Second, I think the Rule has special psychological status in the law school experience, and this is relevant to my rationale for teaching it. So I do think you're right that my rationale relies to some extent on the way the Rule is perceived, but this is not at all an embrace of the hazing rationale. The hazing rationale simply says, "I suffered through this, and you should too, period," and that strikes me as a self-indulgent, almost mean-spirited argument that's got nothing to do with my approach. The only extent to which the myth of the Rule enters into my rationale is that students wrongly believe that the Rule is something impossibly difficult. I want them to realize that yes, it's challenging, but no, it's not impossible to get, and is in fact something they're fully capable of understanding. The hope is that by deciphering a doctrine that is (wrongly, IMO) perceived as nearly impossible to comprehend, students will gain confidence about their analytical abilities in a way not available from understanding doctrines that are not so laden with intimidating reputations.
DF
Posted by: Dave | Apr 3, 2011 11:29:21 AM
I find your rationale for teaching the Rule unpersuasive. Sure it's "difficult[]" and an "exercise in training the mind to think legally." So? Lots of things we could teach are. Many of those other things will be more relevant to the legal practice of more students, more generalizable throughout the law, and better-suited to a good learning experience. You need to make the case not that students will benefit from studying the Rule, but that students will benefit from studying the Rule more than they'd benefit from studying whatever else they could be doing with their time and attention. I think, for example, that time spent working with the details of a recording act offers many of the same challenges, with more payoff.

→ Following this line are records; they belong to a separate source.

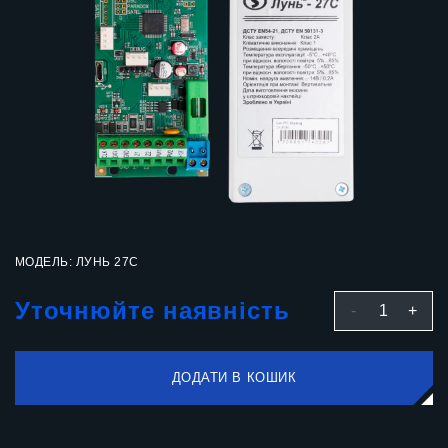
МОДЕЛЬ: ЛУНЬ 27С
Уточнюйте наявність
-
1
+
ДОДАТИ В КОШИК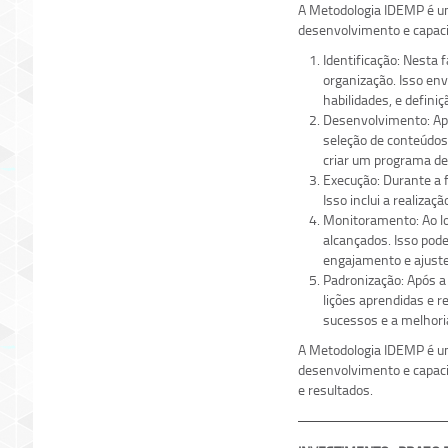
A Metodologia IDEMP é um
desenvolvimento e capacit
Identificação: Nesta 
organização. Isso env
habilidades, e defini
Desenvolvimento: Apó
seleção de conteúdos
criar um programa de
Execução: Durante a 
Isso inclui a realiza
Monitoramento: Ao lo
alcançados. Isso pod
engajamento e ajuste
Padronização: Após a
lições aprendidas e r
sucessos e a melhori
A Metodologia IDEMP é um
desenvolvimento e capaci
e resultados.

To some extent, you're secretly embracing the rite-of-passage rationale. Students have heard that the Rule is notoriously difficult. And while it is difficult, it is possible for them to understand it, more or less, after some concentrated study. Therefore, among difficult topics you could give them to study, the Rule will have the greatest psychological importance in convincing them that yes, they can surmount the challenges that law school and their legal careers will throw at them. A less famous topic wouldn't work so well.